If delight doesn’t lead to loyalty, what does?
I recently came across some research by the Corporate Executive Board (CEB) that has driven passionate discussions around the topic of “customer delight” and how it relates to customer loyalty and experience improvement. Namely, as articulated in this 2010 HBR article, authors of the CEB study state that their research – supported by response from some 97,000 customers proves that “delighting customers doesn’t build loyalty.”
I’m obviously late to this discussion, as there’s plenty of strong pushback to this statement (and the research that supports it) in articles from Bob Thompson and other leading voices in the arena of customer experience opinion.
Unsurprisingly, in spite of the CEB view many companies still want to “delight” their customers… after all it is clear that a good customer experience does lead to loyalty. Yet many organizations can’t even meet customer expectations. Which begs the question – to improve customer experience, where should a company focus first?
Delighting customers may lead to loyalty, but if you haven’t met expectations first, it’s not going to pay.
There’s no doubt that delivering a better experience than your competition is a competitive advantage, and helps affect loyalty. But how “good” does that experience really need to be? Many believe that wildly exceeding customer expectations is the way to do it. After all, if companies like Zappos, Nordstroms, USAA and others appear to be laser-focused on delighting their customers, it’s no surprise that the business world is scrambling to figure out how to get some of that magic.
At nearly 90 percent of companies CEB polled, the majority of organizations believes that delighting customers will lead to higher customer loyalty. And they’re right – it does. But there’s a price.
Right or wrong, the CEB study states that there is virtually no financial benefit in over-delivering on customer experience. This aligns with the business reality of almost every organization that no one can afford to delight all their customers. Given the cost, time and effort involved in doing so, it simply isn’t possible.
But there’s also little doubt that delighting the right customers, at the right time, through the right channels and interactions helps to create great experiences. Where this becomes a problem is when “delight” becomes the focus of discussion – and meeting expectations (as a decidedly less “cool” strategy) is relegated to a back burner.
Meet customer expectations first – then you can think about delight.
For almost every interaction, customers expect the experience to be certain way. When that expectation isn’t met, customers become dissatisfied - and you can’t drive customers to loyalty if they’re dissatisfied. When it comes to delivering an ideal experience, customers don’t always need to be “delighted.” But customers very much do need to have their expectations met.
One of our analytical lenses – the Kano model – helps to identify which interactions or emotions are drivers of desired loyalty behaviors. Of these, some fall into the “must meet but not required to exceed” bucket. On others, you can turn the dial up and over-deliver or delight, because customers expect and demand that you do so. Still others aren’t expected, and customers are delighted when they happen at all.

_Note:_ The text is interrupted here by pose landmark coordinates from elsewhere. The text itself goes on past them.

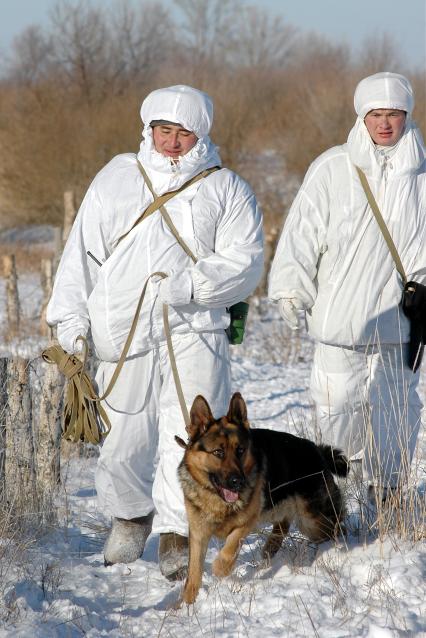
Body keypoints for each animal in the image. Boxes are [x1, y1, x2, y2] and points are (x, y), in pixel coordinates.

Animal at [175, 392, 348, 608]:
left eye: (240, 450)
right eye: (218, 453)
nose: (238, 482)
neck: (217, 499)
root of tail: (316, 450)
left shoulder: (248, 521)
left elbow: (230, 547)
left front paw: (221, 568)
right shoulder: (198, 534)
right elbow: (193, 574)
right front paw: (187, 606)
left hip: (310, 520)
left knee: (336, 526)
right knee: (284, 524)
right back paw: (270, 548)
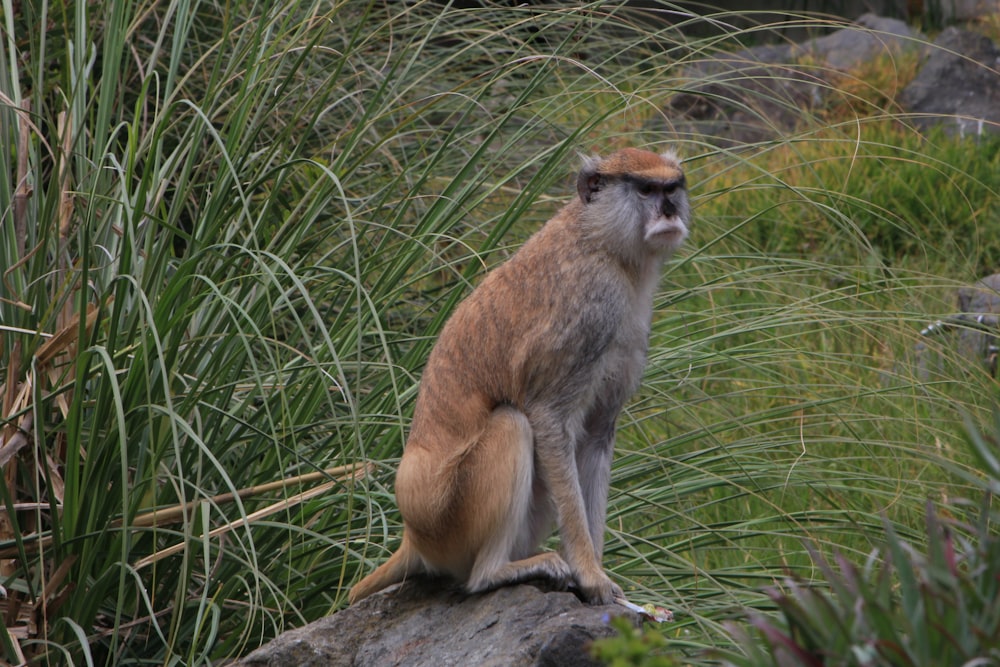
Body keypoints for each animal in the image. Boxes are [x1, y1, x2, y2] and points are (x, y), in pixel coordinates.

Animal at [350, 149, 688, 608]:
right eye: (646, 190)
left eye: (672, 187)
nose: (669, 209)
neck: (601, 239)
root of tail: (413, 537)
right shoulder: (589, 311)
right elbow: (547, 417)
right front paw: (590, 574)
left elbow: (596, 438)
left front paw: (597, 572)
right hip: (449, 519)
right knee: (512, 424)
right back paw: (496, 571)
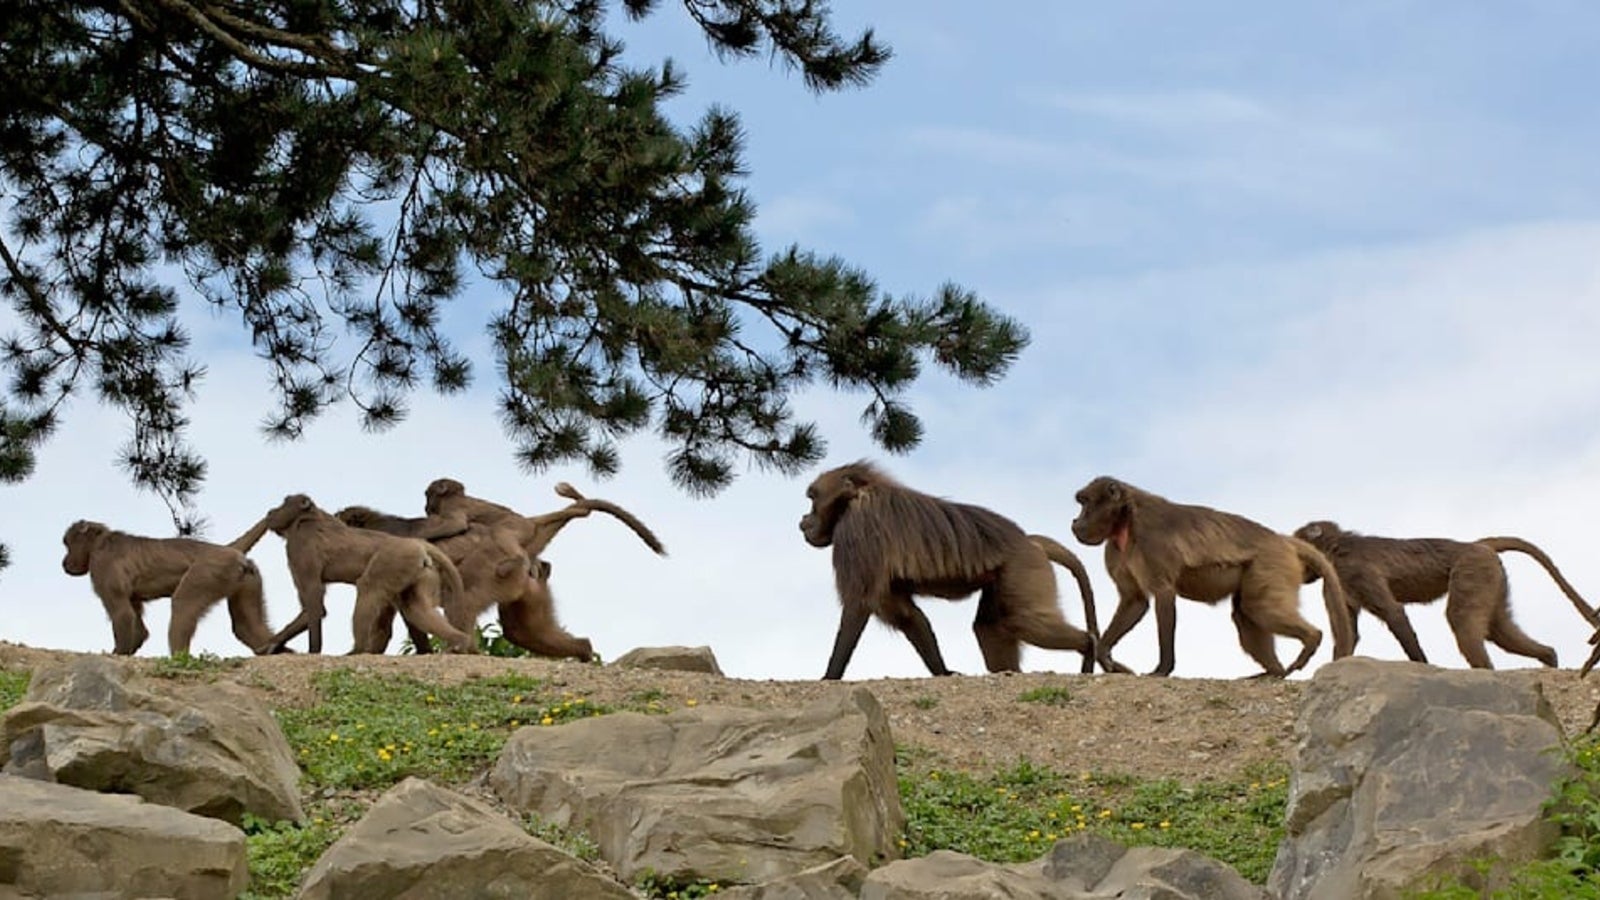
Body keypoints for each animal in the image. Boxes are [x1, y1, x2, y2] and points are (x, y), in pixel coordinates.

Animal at [60, 518, 281, 657]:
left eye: (68, 544)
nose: (65, 562)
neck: (101, 541)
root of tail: (226, 549)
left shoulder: (102, 565)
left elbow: (123, 614)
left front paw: (118, 654)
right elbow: (139, 627)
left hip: (209, 571)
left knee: (182, 605)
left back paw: (179, 658)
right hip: (246, 578)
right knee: (246, 627)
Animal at [254, 494, 477, 655]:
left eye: (284, 502)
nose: (271, 511)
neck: (305, 518)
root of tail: (418, 545)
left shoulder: (299, 546)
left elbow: (314, 603)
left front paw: (313, 651)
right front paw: (273, 644)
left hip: (394, 559)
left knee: (368, 588)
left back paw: (357, 650)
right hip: (416, 569)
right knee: (415, 608)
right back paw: (459, 642)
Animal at [797, 461, 1100, 680]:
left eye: (813, 498)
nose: (803, 521)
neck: (857, 495)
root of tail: (1029, 540)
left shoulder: (858, 529)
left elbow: (858, 604)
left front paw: (829, 677)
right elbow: (908, 616)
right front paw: (944, 672)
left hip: (1023, 567)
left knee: (1022, 619)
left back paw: (1089, 647)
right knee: (990, 626)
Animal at [1070, 476, 1355, 678]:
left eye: (1085, 503)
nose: (1075, 521)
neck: (1127, 519)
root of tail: (1281, 539)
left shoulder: (1151, 543)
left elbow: (1163, 594)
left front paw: (1162, 670)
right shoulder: (1115, 551)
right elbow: (1135, 601)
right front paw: (1104, 655)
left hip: (1271, 562)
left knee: (1258, 608)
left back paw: (1310, 640)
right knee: (1246, 612)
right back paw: (1273, 673)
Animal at [1294, 521, 1599, 669]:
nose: (1299, 570)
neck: (1336, 547)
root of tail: (1476, 545)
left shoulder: (1354, 571)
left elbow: (1394, 613)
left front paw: (1422, 665)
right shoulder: (1338, 581)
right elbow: (1348, 635)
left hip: (1473, 569)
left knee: (1462, 620)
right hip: (1490, 575)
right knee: (1498, 629)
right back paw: (1549, 658)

This view and other prioritization exercises helps to focus efforts. Helping focus on the right interactions, across the right journeys, for the right customer segments. And pointing to areas of unmet expectations for the most important of these as the place to start… following which a discussion of delight might begin to make sense.
So for any company trying to improve customer experience, it’s very much a “first things first” exercise. I’d summarize my perspective like this: Don’t bother trying to delight your customers… until you’re meeting their expectations – and have a system for continually doing so. And when you do go for delight, focus on those interactions that actually drive loyalty, for those customers that actually drive the greatest value.

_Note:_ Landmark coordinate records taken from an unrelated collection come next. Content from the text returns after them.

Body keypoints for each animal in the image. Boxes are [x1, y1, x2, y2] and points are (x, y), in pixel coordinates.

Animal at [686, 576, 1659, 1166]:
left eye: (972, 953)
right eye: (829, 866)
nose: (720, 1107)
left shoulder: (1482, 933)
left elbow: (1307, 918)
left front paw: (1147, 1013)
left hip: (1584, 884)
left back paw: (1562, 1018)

The biggest challenge is understanding and staying ahead of customer expectations.
Not feeling the pressure to “delight” all customers all the time should be a relief to some. But make no mistake – clearly understanding and meeting customer expectations must happen, and it isn’t a simple task.
And if you don’t have a handle on that, removing dissatisfiers (much less delighting customers) is going to prove very difficult indeed. The reality is that the increasing pace of innovation and digital disruption tremendously changes expectations for what represents good customer service and what great customer experience comprises.

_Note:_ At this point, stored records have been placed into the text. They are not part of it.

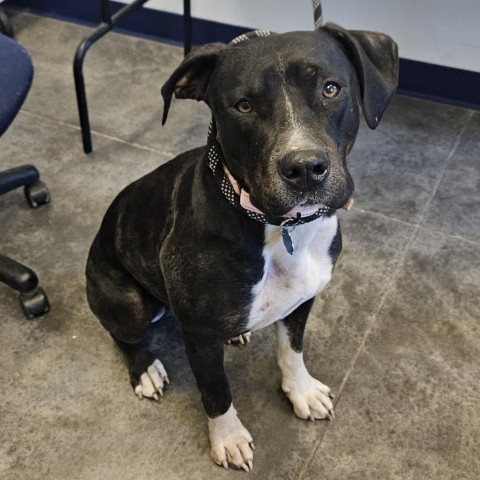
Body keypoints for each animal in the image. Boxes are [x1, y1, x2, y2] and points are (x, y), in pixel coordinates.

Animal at [85, 21, 398, 472]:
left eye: (331, 88)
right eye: (243, 105)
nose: (305, 168)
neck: (280, 229)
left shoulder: (303, 300)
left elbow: (292, 349)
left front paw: (302, 391)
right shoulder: (199, 337)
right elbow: (216, 391)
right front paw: (228, 439)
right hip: (128, 302)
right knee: (122, 334)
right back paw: (144, 369)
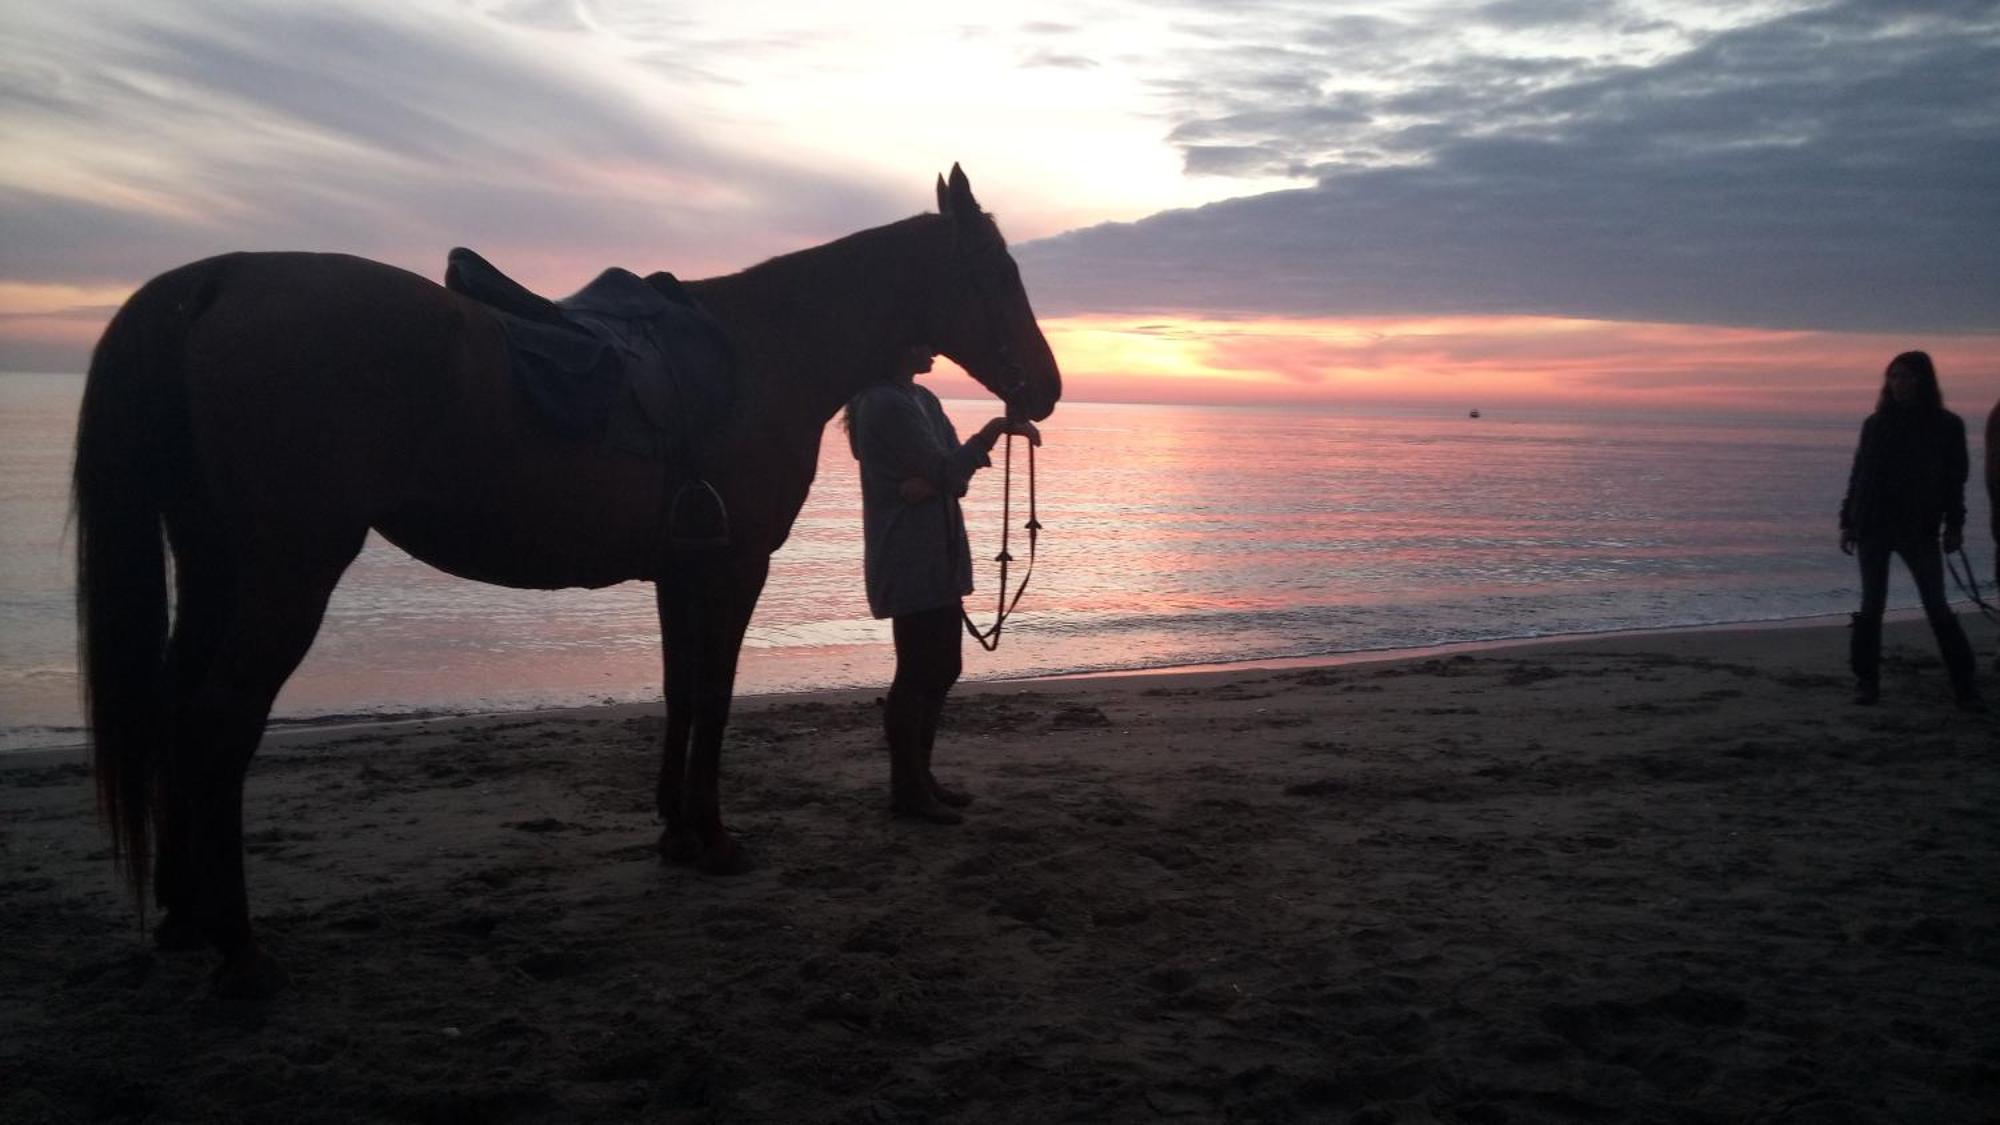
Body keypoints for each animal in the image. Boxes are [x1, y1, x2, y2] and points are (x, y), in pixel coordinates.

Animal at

We all know that today’s business and consumer buyers are increasingly bringing their experiences with and expectations of “the best” experiences to every other experience they have. Which is why the evolving nature of customer expectations is where the biggest challenge lies. What once was considered “nice to have” (mobile commerce, for example) is now a basic requirement.
As customer expectations change, so must we.
Which is why those who don’t make the effort to understand what their customers expect today will be scrambling the hardest to catch up tomorrow – and those who are meeting expectations and delivering delight will be ones they’re trying to catch up to.